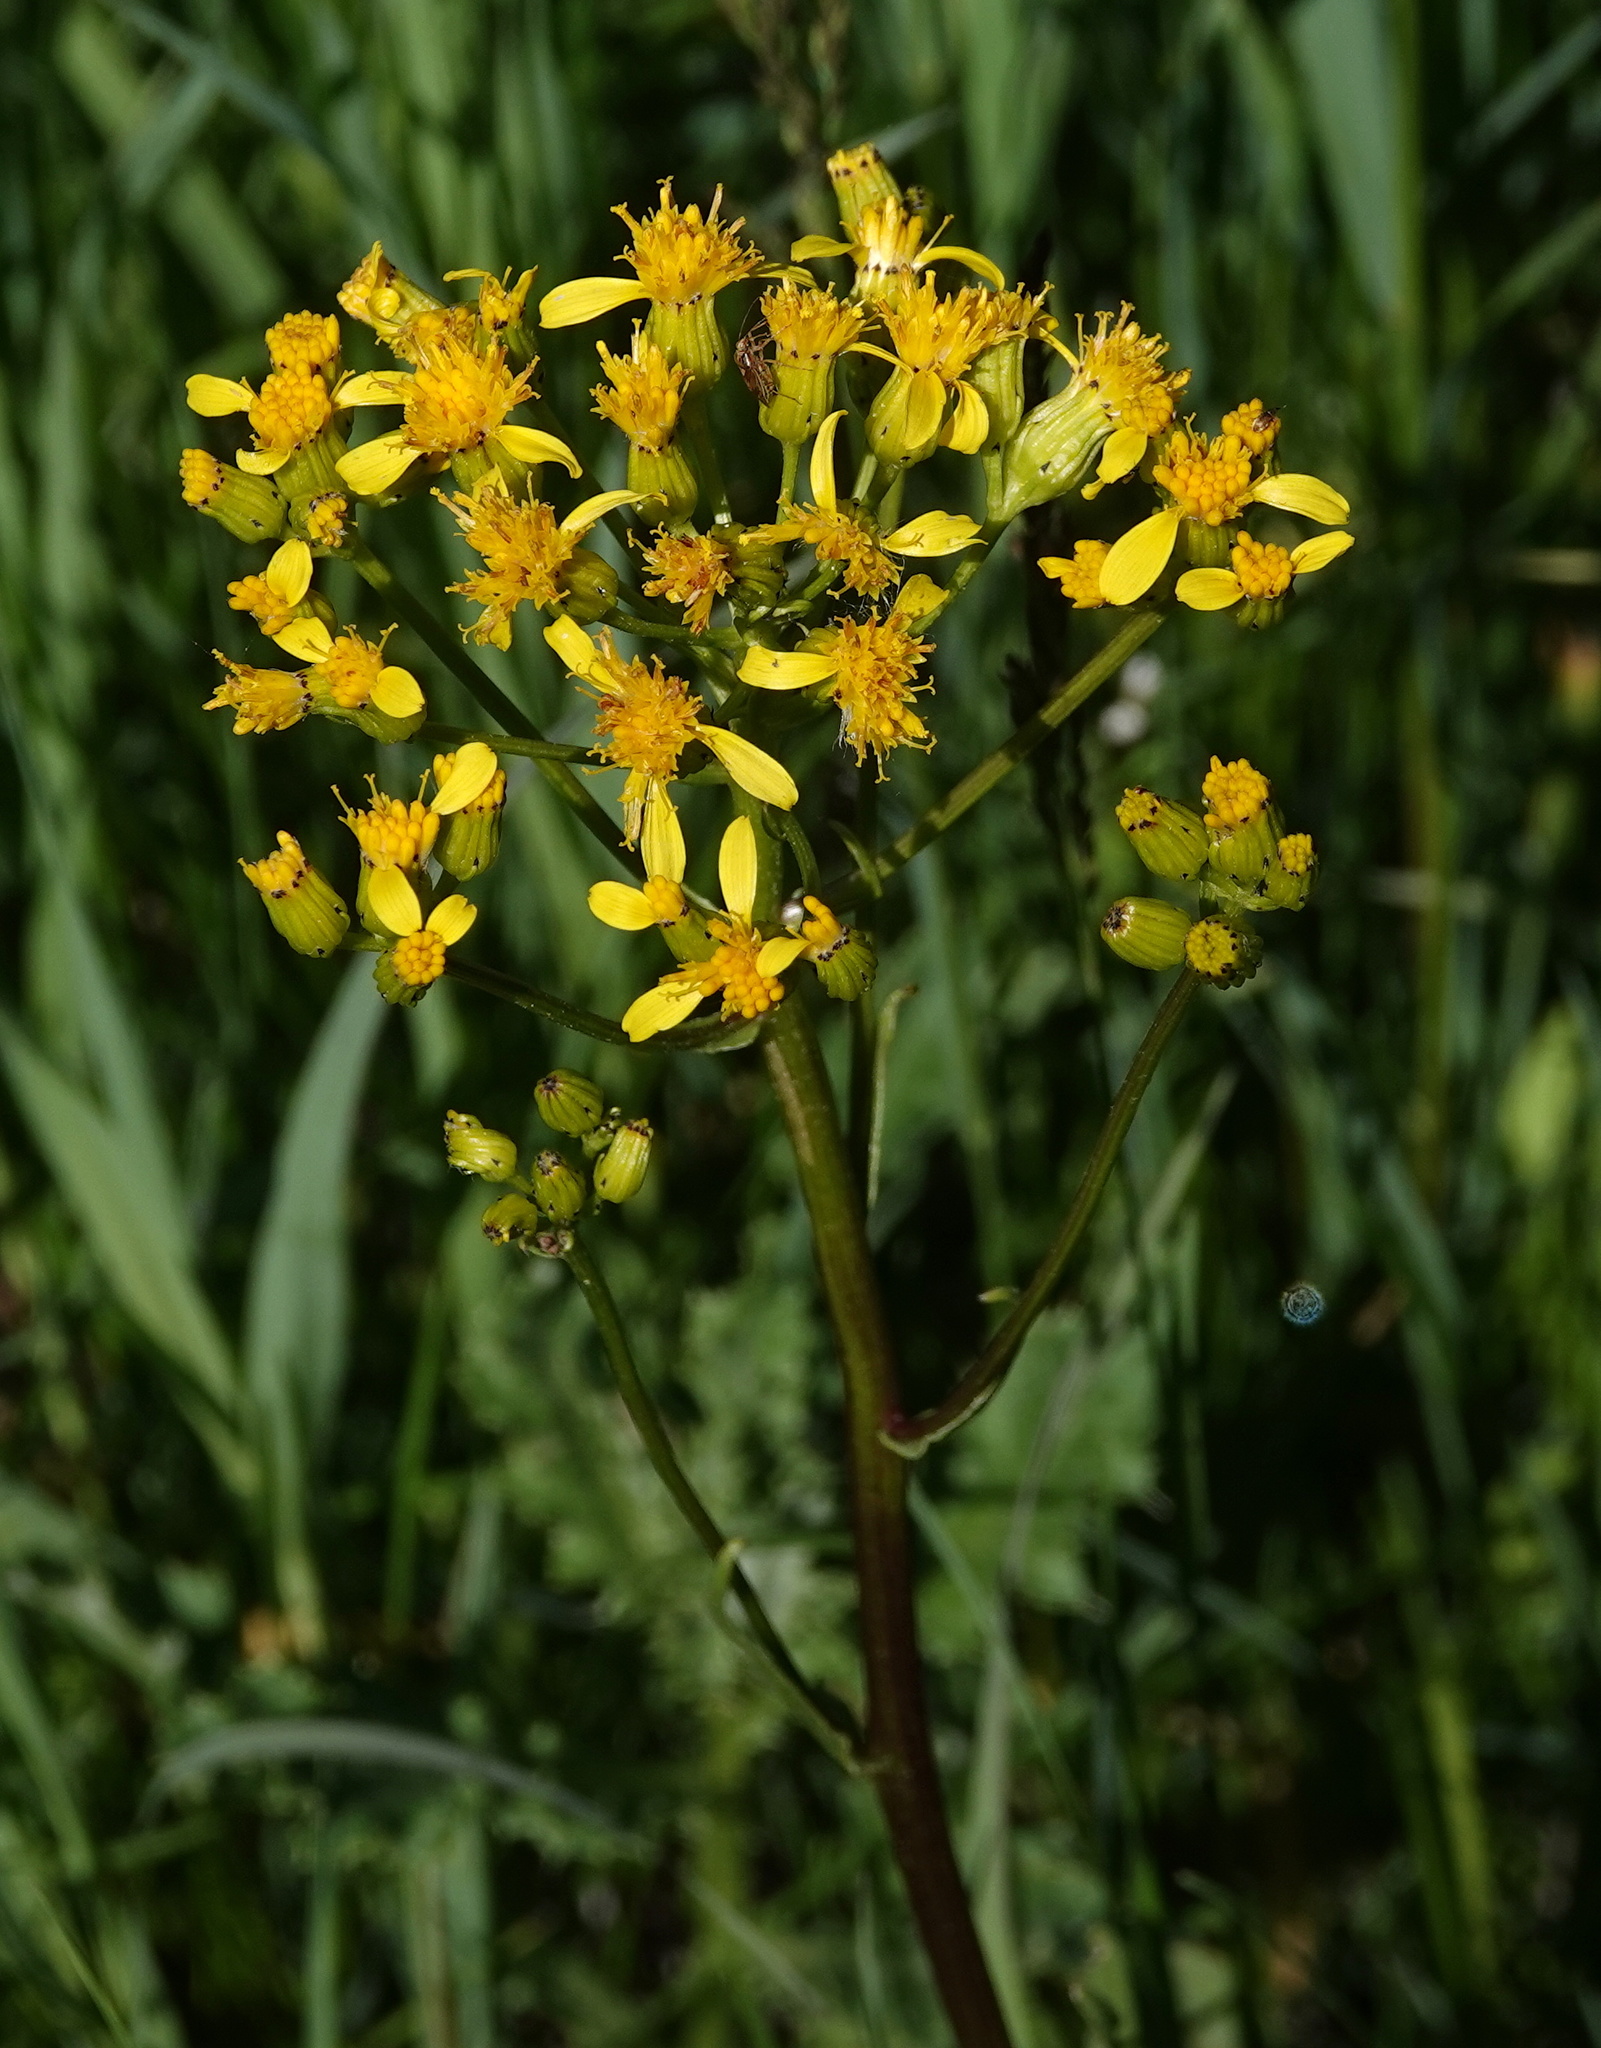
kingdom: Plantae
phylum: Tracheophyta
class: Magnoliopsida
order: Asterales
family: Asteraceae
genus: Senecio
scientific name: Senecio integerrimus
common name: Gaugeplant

━━━━━━━━━━━━━━━━

### DESCRIPTION OF THE TASK
Present the lines of the rows above as a Markdown table with the columns No and Entry, numbering each line in order and skipping blank lines. Leave the pictures out of the answer.

### COMPLETED EXERCISE
| No | Entry |
|---|---|
| 1 | kingdom: Plantae |
| 2 | phylum: Tracheophyta |
| 3 | class: Magnoliopsida |
| 4 | order: Asterales |
| 5 | family: Asteraceae |
| 6 | genus: Senecio |
| 7 | scientific name: Senecio integerrimus |
| 8 | common name: Gaugeplant |